DIRECTIONS FOR THIS TASK> Please copy, exactly as they appear below, the lines from the one containing "государство, его программы" through the one containing "рост инвестиций в".

PROVIDED DATA>

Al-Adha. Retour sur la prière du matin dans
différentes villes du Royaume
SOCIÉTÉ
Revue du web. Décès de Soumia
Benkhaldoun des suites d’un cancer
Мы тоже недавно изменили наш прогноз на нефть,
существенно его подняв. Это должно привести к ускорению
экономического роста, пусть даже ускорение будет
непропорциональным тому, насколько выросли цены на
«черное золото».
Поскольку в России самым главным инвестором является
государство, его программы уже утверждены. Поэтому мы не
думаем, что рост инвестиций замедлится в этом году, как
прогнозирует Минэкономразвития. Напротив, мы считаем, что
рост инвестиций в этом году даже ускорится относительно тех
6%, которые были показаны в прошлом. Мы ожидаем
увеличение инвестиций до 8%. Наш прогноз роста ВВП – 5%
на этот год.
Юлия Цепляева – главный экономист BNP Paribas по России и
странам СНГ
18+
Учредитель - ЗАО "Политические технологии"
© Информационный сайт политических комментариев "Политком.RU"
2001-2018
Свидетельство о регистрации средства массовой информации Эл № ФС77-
--
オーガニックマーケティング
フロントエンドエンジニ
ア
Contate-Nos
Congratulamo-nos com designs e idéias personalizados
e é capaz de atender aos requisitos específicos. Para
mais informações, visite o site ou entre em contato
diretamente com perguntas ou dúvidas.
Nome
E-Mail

EXERCISE ANSWER>
государство, его программы уже утверждены. Поэтому мы не
думаем, что рост инвестиций замедлится в этом году, как
прогнозирует Минэкономразвития. Напротив, мы считаем, что
рост инвестиций в этом году даже ускорится относительно тех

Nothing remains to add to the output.